We would love to get contributions from you. You don’t need to be a Hadoop expert to contribute to CDAP projects. If you are a Hadoop developer, we welcome your contributions too. We have projects of all sizes and flavors for everyone to contribute to.
- If you like to solve complex distributed system problems, love developers, love APIs, love simplicity—project cdap is for you and is built by people like you.
- If you are a geek who savors joy in building reusable libraries and see them being used by others—cdap-packs is an opportunity for you to build such libraries in the big data space.
- If you are someone who likes to build domain-specific applications that can solve real world big data problems—we have a seat for you in cdap-apps
- We love every developer on this planet and value their contributions. If you feel like you want to be part of this changing world of Hadoop, take a look at our issues and consider submitting a patch. Review our roadmap and provide feedback.
We have a simple pull-based development model with a consensus-building phase, similar to Apache’s voting process. If you’d like to help make cdap and other sub-projects of CDAP better by adding new features, enhancing existing features, or fixing bugs, here’s how to do it:
- If you are planning a large change or contribution, discuss your plans on the cdap-dev mailing list first. This will help us understand your needs and better guide your solution in a way that fits the project.

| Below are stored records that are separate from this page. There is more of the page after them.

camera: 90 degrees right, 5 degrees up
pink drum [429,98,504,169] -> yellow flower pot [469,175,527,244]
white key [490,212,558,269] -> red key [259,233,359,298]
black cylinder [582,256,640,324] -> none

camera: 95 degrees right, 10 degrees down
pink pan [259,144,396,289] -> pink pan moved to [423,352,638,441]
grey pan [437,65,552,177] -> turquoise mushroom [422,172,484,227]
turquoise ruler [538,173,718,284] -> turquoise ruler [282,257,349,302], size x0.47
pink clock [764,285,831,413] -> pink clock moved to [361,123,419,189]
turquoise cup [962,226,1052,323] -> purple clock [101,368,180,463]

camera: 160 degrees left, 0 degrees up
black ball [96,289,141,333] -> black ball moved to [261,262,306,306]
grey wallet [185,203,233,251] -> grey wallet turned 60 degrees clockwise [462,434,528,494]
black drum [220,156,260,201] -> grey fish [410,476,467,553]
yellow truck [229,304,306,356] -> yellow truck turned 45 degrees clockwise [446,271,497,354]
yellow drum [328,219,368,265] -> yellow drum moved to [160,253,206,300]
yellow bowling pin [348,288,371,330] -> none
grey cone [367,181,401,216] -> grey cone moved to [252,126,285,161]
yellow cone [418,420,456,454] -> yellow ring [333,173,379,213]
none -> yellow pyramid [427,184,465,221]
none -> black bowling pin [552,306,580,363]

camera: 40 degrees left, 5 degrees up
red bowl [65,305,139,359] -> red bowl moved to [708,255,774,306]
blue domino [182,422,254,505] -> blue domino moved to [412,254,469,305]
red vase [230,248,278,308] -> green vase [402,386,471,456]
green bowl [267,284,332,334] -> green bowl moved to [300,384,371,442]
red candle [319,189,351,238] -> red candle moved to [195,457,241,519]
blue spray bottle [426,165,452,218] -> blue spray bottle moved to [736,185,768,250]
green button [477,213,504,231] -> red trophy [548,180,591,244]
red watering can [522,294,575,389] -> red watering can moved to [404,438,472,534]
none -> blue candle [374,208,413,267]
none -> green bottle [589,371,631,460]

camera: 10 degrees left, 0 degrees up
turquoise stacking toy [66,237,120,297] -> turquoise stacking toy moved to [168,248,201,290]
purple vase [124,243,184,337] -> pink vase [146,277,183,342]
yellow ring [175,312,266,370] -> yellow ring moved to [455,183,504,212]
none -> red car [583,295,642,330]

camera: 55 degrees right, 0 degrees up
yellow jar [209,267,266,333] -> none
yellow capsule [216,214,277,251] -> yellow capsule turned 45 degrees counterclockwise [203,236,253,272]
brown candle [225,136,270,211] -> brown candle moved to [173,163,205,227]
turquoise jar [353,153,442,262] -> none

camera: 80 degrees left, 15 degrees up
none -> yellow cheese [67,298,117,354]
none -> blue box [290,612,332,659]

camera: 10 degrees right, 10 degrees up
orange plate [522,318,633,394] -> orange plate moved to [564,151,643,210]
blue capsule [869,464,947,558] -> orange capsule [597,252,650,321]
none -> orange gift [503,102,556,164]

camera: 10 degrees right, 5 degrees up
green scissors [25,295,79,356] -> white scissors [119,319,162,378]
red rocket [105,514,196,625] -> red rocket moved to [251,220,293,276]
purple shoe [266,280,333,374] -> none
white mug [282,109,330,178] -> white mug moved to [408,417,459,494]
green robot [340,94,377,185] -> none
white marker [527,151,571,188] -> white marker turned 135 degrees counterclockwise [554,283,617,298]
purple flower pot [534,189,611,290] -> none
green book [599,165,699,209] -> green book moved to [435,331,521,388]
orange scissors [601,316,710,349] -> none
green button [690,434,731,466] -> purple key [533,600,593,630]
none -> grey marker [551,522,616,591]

- Fork cdap or cdap subprojects into your own GitHub repository.
- Create a topic branch with an appropriate name.
- Work on the code to your heart’s content.
- Once you’re satisfied, create a pull request from your GitHub repo (it’s helpful if you fill in all of the description fields).
- After we review and accept your request, we’ll commit your code to the repository.
Thanks for helping to improve CDAP and CDAP subprojects!